Abstract

Jacob Marschak badly misinterpreted Keynes’s critique of the Marshallian partial equilibrium approach to mathematical economics, as exemplified by A C Pigou, in the General Theory in 1936 when he helped set up the September, 1936 Econometrica seminar dealing with the General Theory, where Meade, Hicks, and Harrod presented their papers on the meaning of the General Theory. Harrod’s and Hick’s papers were later published in the first two issues of Econometrica in 1937 in volume 5. Marschak interpreted Keynes’s criticisms of Pigou’s Marshallian approach as a direct, general attack on all mathematical economics, instead of it being a specific attack on a particular type of mathematical economics that attempted to apply the ceteris paribus qualification, sound when made at the microeconomic level, at the macroeconomic level.
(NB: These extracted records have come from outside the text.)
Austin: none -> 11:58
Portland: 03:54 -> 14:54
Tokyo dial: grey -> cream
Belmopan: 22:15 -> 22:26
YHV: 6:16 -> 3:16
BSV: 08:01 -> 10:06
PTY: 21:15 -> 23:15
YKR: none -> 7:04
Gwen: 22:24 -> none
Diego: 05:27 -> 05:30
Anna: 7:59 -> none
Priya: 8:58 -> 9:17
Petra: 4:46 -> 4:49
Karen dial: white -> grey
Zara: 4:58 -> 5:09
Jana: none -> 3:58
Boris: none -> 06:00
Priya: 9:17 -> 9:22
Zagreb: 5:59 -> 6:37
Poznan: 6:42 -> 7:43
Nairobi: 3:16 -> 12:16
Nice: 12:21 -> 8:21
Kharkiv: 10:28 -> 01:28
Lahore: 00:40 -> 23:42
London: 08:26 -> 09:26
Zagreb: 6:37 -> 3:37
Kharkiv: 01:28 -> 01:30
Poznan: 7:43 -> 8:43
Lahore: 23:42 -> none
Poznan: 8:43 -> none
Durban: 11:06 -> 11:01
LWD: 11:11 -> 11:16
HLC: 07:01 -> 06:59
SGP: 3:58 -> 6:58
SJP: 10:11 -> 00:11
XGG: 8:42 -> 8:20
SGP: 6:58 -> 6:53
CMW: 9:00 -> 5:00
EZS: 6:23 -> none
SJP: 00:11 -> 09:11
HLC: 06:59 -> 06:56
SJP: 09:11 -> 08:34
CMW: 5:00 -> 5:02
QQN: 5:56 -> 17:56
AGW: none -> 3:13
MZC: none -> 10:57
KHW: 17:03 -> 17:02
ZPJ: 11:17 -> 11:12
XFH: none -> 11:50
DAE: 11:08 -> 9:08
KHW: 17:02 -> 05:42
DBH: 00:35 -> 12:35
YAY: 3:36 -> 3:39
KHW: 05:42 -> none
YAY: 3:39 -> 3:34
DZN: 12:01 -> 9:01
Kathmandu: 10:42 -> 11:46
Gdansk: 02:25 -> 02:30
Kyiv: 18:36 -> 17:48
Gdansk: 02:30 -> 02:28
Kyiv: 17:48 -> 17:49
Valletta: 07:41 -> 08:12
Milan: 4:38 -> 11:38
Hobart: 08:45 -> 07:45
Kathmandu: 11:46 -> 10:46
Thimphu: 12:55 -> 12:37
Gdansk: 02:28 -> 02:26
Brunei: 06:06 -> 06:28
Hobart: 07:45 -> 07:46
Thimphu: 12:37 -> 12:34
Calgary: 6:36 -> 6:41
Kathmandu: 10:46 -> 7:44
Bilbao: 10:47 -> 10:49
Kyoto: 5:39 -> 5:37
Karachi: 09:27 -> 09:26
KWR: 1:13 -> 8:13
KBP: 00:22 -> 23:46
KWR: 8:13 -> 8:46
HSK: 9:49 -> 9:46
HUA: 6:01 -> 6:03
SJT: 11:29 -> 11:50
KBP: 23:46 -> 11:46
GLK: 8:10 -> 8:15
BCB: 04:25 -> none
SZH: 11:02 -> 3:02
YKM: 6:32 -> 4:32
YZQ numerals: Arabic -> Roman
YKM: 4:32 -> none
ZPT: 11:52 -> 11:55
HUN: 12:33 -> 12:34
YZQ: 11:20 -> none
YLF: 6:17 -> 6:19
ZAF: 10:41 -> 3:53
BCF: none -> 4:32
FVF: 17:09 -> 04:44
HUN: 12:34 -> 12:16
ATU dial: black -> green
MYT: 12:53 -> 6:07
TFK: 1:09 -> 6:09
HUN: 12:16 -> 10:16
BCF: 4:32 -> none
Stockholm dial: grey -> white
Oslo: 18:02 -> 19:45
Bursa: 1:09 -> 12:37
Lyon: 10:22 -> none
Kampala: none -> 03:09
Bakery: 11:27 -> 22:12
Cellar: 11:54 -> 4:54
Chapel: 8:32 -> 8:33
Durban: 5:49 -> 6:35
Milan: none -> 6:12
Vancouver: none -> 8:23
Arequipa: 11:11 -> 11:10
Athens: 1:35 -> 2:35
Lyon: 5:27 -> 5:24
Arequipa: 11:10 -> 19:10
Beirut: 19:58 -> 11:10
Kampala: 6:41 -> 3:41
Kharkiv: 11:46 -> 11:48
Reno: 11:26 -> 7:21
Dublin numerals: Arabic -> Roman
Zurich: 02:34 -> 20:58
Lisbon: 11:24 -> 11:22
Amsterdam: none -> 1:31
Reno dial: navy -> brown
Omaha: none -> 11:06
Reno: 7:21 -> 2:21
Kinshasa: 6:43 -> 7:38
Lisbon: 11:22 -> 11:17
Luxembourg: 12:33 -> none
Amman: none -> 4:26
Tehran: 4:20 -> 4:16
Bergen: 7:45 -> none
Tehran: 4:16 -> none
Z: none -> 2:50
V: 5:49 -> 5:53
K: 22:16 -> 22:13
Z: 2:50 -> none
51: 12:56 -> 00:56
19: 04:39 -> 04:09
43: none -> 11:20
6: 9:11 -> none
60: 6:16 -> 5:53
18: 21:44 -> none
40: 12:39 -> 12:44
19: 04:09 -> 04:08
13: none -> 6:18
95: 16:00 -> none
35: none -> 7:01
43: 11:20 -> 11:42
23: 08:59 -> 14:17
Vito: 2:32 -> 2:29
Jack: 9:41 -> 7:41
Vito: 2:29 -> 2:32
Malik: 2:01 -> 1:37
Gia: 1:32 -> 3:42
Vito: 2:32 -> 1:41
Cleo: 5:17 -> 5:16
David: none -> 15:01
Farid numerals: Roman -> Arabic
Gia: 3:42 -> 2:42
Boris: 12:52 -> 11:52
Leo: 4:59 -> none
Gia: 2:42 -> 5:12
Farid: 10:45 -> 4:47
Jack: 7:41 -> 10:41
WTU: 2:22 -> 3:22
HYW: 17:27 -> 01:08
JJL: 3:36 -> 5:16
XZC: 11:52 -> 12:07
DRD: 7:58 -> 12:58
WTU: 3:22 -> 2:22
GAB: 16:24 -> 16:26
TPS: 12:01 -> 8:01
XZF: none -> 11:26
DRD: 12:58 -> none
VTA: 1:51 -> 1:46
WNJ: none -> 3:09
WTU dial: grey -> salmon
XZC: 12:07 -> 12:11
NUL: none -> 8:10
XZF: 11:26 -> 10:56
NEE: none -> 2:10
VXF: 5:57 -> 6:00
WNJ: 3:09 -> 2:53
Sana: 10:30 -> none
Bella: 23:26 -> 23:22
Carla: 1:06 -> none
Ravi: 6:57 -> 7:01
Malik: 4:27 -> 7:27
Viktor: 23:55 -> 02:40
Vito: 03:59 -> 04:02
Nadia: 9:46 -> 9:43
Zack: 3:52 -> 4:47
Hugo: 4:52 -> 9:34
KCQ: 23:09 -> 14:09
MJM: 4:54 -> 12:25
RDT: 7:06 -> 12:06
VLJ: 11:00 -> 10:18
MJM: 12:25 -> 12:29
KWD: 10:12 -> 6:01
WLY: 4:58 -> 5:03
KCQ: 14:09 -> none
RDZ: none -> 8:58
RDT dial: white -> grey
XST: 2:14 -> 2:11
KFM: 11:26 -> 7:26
Keynes wrote the General Theory to show that the Marshallian approach could not take into account the complications, feedback effects, and interdependencies at the macro level. What was required was a general, multiple equilibrium approach using sets of simultaneous, mathematical equations that incorporated uncertain expectations. The mathematical system had to be similar to the type of systems of simultaneous equations Keynes had worked with in the A Treatise on Probability to define upper and lower probabilities. Keynes provided a set of three simultaneous equations that he brought together in chapter 21 in section IV of the General Theory on pp. 298-299 that, when combined with his D-Z model of expected aggregate demand-expected aggregate supply, goes a long way toward allowing an economist to deal with the turbulence, intricacies and interdependences at the macroeconomic level. Marschak grasped none of Keynes’s system of mathematical equations.